Stalled Recruitment Market in Nepal: Crisis as a Stage of Market (Un)Making

IMPRS Colloquium

  • Date: Jun 14, 2021
  • Time: 15:00
  • Speaker: Sandhya A.S
  • Doctoral researcher, IMPRS-SPCE
Stalled Recruitment Market in Nepal: Crisis as a Stage of Market (Un)Making
The pandemic affected lives and livelihood of the human population in ways that are still unfolding and the impact of which will be studied for at least the next foreseeable years.

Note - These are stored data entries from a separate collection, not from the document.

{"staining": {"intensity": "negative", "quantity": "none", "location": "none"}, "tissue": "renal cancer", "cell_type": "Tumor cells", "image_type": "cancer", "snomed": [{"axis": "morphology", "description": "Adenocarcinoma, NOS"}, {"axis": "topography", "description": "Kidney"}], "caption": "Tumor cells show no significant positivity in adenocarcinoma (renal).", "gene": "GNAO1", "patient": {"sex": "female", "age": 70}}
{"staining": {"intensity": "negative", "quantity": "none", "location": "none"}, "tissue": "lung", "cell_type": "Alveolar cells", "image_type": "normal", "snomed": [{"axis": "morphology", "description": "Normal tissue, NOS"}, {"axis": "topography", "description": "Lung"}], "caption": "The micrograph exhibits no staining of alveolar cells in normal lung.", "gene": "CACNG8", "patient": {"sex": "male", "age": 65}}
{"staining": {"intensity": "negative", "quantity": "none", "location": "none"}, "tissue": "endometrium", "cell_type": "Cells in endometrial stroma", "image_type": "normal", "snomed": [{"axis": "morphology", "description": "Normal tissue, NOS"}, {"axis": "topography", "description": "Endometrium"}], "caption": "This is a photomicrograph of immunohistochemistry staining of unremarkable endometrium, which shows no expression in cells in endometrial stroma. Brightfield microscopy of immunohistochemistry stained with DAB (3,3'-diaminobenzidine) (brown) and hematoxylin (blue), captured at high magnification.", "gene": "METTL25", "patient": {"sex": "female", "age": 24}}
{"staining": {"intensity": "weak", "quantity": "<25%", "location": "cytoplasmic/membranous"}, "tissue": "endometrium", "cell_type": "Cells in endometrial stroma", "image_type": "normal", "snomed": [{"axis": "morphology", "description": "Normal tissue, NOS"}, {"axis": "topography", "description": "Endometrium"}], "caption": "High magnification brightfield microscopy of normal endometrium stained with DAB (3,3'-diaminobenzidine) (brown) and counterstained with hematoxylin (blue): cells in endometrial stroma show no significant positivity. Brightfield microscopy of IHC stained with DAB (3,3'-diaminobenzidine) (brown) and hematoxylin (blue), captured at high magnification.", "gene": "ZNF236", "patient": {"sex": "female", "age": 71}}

The pandemic affected lives and livelihood of the human population in ways that are still unfolding and the impact of which will be studied for at least the next foreseeable years. In the presentation, I will try to capture one such impact of the Covid-induced crisis on the transnational recruitment market in Nepal. Nepal is one of the key labour exporting countries in South Asia and is a highly remittance-dependent economy, making its recruitment market or ‘manpower bazar’ a key industry that employs a wide number of actors within Nepal and facilitates recruitment of thousands of Nepalese in foreign labour markets. Understanding how the market developed over the last few decades (1985-till now) is one of my motivations in the research. In the presentation I start with the relevance of the market-making perspective and using the existing economic sociological framework on the topic, I will identify the different stages of market-making in Nepal and discuss some of its main characteristics. My aim in this presentation would be to share some of my recent research findings on how the market actors experience the crisis, how they perceive this change, and how and in what ways they strategize to cope with it. These changes allow me to look at crisis as a stage of market-(un)making, in that the actors begin to question the existing ‘ways of doing things’ in the market and there appears to be ruptures in the market culture. The findings suggest that these ruptures in market culture may be de-consolidating the market and newer practices may become socially acceptable over time, redefining ‘how things are done’ in the market.